In a first of its kind to be held in Britain, Energy Systems Catapult ran a Fair Futures Bootcamp to better understand how innovation can have a real impact on fuel poverty in the UK – and along the way developed a free online tool, Lets Beta Fuel Poverty, which ‘scores’ innovations.
Fair Futures focuses on how innovation can be used to better understand the issues faced by vulnerable energy consumers and to identify the areas where commercial, governmental, community and household needs and motivations could be aligned to provide more effective policies, products and services.
Supported by Innovate UK, the Fair Futures Bootcamp aimed to harness the powers of collaborative working and creativity to develop ways of better understanding innovations that might help vulnerable consumerss.
Working with Energy Systems Catapult
Taking inspiration from some of the great hackathon examples we’ve seen by social start-ups and entrepreneurs, the Consumer Insight team at the Catapult organised a rapid explore, design, build and test event that took place across two days.
Attendees came from a mixture of backgrounds, sectors, disciplines and roles but were all working in some way within the energy sector, and are open to thinking about how the future for fuel poor households might be different.
We are seeking to move away from the usual thinking about fuel poverty as just an ‘energy issue’, participants brought knowledge and experience in social housing, new entrant energy suppliers, consumer advocacy work, policy lobbying/campaigning, national support schemes, innovation and sustainability consultancy and academic work to help shape the conversation.
As a group, much of the discussion focused on the fact that so little, if any, of the effort in trying to alleviate fuel poverty is spent trying to learn how to tackle it more effectively. This is in stark contrast to most other areas of public spending, where some proportion of effort is devoted to continuous improvement. There was agreement across the board that this is holding back progress with further discussions planned for how to best tackle this.
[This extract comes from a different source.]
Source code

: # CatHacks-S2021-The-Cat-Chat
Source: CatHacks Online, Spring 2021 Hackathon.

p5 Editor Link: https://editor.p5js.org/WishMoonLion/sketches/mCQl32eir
A keynote address was delivered by Laura Sandys, previous chair of the European Movement UK and MP, who is now a business entrepreneur and policy innovator within the energy sector.
Embracing ‘fast to fail’ methodologies, the key aim of the two days was to create a prototype tool through which we could start to understand how innovation can have a real impact on fuel poverty in the UK.
Utilising user-centred design methods, we created a free online tool:
The tool stress-tests and ‘scores’ potential innovations on how they will impact consumers living with fuel poverty. The tool uses a collaboratively devised set of measures developed by experts from small and large energy suppliers, housing associations, consumer advocacy agencies, distribution network operators, academics, local government and fuel poverty charities.
The UK has a great opportunity to lead the world in developing innovative, empowering ways of tackling fuel poverty, whilst delivering the UK’s decarbonisation mission.
Attendees will now use the tool to stress-test innovations within their own settings and organisations, providing us with real-world analysis of its successes and limitations.
The Fair Futures boot camp provided a great platform upon which new collaborations, projects and partnerships can develop, whilst delivering key insights into what innovations, ideas and interests exist, and can therefore be built upon.